About this task: Retype each line of the saved entries below without any changes.

Saved entries:
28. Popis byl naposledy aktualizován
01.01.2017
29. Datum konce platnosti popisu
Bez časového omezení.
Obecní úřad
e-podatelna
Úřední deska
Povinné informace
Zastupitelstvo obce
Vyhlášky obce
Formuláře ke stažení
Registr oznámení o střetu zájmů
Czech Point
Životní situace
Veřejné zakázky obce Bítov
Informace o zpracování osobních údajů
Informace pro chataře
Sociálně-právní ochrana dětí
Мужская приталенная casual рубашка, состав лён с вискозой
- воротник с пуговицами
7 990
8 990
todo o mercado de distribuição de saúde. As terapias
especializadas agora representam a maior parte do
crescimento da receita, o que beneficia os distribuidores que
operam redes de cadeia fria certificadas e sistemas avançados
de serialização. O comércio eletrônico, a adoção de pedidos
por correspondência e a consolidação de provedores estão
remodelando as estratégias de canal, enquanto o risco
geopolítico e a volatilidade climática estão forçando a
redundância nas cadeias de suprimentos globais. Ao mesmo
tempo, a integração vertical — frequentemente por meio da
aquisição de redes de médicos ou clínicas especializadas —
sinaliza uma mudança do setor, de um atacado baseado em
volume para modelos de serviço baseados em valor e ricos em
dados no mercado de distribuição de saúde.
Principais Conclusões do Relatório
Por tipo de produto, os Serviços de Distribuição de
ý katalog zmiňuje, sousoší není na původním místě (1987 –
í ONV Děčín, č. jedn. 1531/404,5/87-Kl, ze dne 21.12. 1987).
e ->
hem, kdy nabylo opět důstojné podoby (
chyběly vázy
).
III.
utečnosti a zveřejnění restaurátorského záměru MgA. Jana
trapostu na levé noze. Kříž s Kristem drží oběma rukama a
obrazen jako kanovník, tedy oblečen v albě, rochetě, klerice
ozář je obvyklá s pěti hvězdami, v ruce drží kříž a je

Expected output:
28. Popis byl naposledy aktualizován
01.01.2017
29. Datum konce platnosti popisu
Bez časového omezení.
Obecní úřad
e-podatelna
Úřední deska
Povinné informace
Zastupitelstvo obce
Vyhlášky obce
Formuláře ke stažení
Registr oznámení o střetu zájmů
Czech Point
Životní situace
Veřejné zakázky obce Bítov
Informace o zpracování osobních údajů
Informace pro chataře
Sociálně-právní ochrana dětí
Мужская приталенная casual рубашка, состав лён с вискозой
- воротник с пуговицами
7 990
8 990
todo o mercado de distribuição de saúde. As terapias
especializadas agora representam a maior parte do
crescimento da receita, o que beneficia os distribuidores que
operam redes de cadeia fria certificadas e sistemas avançados
de serialização. O comércio eletrônico, a adoção de pedidos
por correspondência e a consolidação de provedores estão
remodelando as estratégias de canal, enquanto o risco
geopolítico e a volatilidade climática estão forçando a
redundância nas cadeias de suprimentos globais. Ao mesmo
tempo, a integração vertical — frequentemente por meio da
aquisição de redes de médicos ou clínicas especializadas —
sinaliza uma mudança do setor, de um atacado baseado em
volume para modelos de serviço baseados em valor e ricos em
dados no mercado de distribuição de saúde.
Principais Conclusões do Relatório
Por tipo de produto, os Serviços de Distribuição de
ý katalog zmiňuje, sousoší není na původním místě (1987 –
í ONV Děčín, č. jedn. 1531/404,5/87-Kl, ze dne 21.12. 1987).
e ->
hem, kdy nabylo opět důstojné podoby (
chyběly vázy
).
III.
utečnosti a zveřejnění restaurátorského záměru MgA. Jana
trapostu na levé noze. Kříž s Kristem drží oběma rukama a
obrazen jako kanovník, tedy oblečen v albě, rochetě, klerice
ozář je obvyklá s pěti hvězdami, v ruce drží kříž a je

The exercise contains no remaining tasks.